Eu égard à l’âge et à la situation personnelle de l’intéressée, et à l’impossibilité manifeste de caractériser un accroissement de ses ressources dans les prochains mois, le rétablissement personnel constitue actuellement la seule issue de désendettement pertinente, la débitrice ne possédant pas de capacité de remboursement effective ni de patrimoine de nature à permettre un apurement au moins partiel de ses dettes.
Il ressort de l’ensemble de ces éléments du dossier que les mesures classiques de traitement de la situation de surendettement de Madame [C] [Y] veuve [I] sont insuffisantes, et qu’elle se trouve placée dans une situation irrémédiablement compromise, justifiant la mise en place d’un rétablissement personnel.

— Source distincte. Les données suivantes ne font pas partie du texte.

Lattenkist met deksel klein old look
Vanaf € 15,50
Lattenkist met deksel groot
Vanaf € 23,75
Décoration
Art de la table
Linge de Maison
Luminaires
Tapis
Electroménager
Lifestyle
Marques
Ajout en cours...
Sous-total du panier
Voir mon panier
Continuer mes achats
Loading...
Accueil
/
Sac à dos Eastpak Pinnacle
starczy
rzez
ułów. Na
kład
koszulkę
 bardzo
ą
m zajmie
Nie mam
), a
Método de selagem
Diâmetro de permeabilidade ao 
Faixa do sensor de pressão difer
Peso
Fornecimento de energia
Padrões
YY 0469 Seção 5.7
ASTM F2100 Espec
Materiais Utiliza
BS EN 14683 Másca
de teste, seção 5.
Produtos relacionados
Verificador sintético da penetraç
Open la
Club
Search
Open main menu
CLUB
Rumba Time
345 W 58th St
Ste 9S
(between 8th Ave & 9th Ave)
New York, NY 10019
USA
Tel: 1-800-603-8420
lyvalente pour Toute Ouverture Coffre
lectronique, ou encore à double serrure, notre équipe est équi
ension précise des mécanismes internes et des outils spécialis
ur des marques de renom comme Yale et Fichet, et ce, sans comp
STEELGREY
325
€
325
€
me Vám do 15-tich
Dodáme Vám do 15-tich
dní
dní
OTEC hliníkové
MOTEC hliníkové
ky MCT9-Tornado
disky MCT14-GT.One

Conformément aux articles L741-2 et L741-6 du code de la consommation, le rétablissement personnel entraîne l’effacement des dettes de la débitrice, à la date de la présente décision.
* * *
PAR CES MOTIFS,
Le Juge des contentieux de la protection,
Statuant publiquement en matière de surendettement, par jugement réputé contradictoire et en premier ressort, par mise à disposition au greffe ;
DÉCLARE recevable le recours exercé par l’ATMP de l’Ain, représentant Madame [C] [Y] veuve [I] sur la décision de la commission de surendettement des particuliers de l’Ain du 29 octobre 2024 prononçant une suspension d’exigibilité de deux ans ;
CONSTATE l’impossibilité de définir une mensualité de remboursement ;
CONSTATE que la situation personnelle de Madame [C] [Y] veuve [I] est irrémédiablement compromise ;
PRONONCE le rétablissement personnel sans liquidation judiciaire de Madame [C] [Y] veuve [I] ;
RAPPELLE que conformément aux articles L. 733-13, L741-7 et L741-2, L. 711-4 et L. 711-5 du code de la consommation, le rétablissement personnel sans liquidation judiciaire entraîne de plein droit l’effacement de toutes les dettes professionnelles et non professionnelles antérieures à la présente décision, à l’exception :
— de celles dont le prix a été payé au lieu et place de Madame [C] [Y] veuve [I] par la caution ou le coobligé lorsque ces derniers sont des personnes physiques ;
— des dettes alimentaires (sauf accord du créancier) ;
— des réparations pécuniaires allouées aux victimes dans le cadre d’une condamnation pénale (sauf accord du créancier) ;
— des amendes prononcées dans le cadre d’une condamnation pénale ;
— des dettes issues de prêts sur gage souscrits auprès des caisses de [4] en application de l’article L. 514-1 du code monétaire et financier ;
ORDONNE en tant que de besoin la mainlevée des saisies rémunérations et de toutes procédures d’exécution forcée actuellement en cours concernant les créances effacées par l’effet du rétablissement personnel sans liquidation judiciaire ;
DIT que la décision sera notifiée par lettre recommandée avec avis de réception à Madame [C] [Y] veuve [I] et ses créanciers, et par lettre simple à la commission de surendettement des particuliers de l’Ain ;
DIT que, conformément aux dispositions de l’article R. 741-13 du code de la consommation, un avis de la présente décision sera adressé par le greffe, pour publication, au Bulletin officiel des annonces civiles et commerciales ;
RAPPELLE que les créanciers qui n’auraient pas été avisés de la présente procédure disposent d’un délai de deux mois à compter de la publication au Bulletin officiel des annonces civiles et commerciales pour former tierce opposition à l’encontre de la présente ordonnance, faute de quoi les créances dont ils sont titulaires seront éteintes ;
RAPPELLE qu’en application de l’article L. 752-3 du code de la consommation ces mesures sont communiquées au fichier national recensant les informations sur les incidents de paiement caractérisés, géré par la [3] et qu’une inscription sera maintenue durant cinq ans ;
RAPPELLE que le présent jugement est de plein droit immédiatement exécutoire en application de l’article R.713-10 du code de la consommation ;
LAISSE les dépens, en ce compris les frais de publication de la présente décision, à la charge de l’Etat.
Ainsi fait, jugé et mis à disposition au greffe de la juridiction les jours, mois et an susdits.
En foi de quoi le présent jugement a été signé par le Juge des contentieux de la protection et le greffier.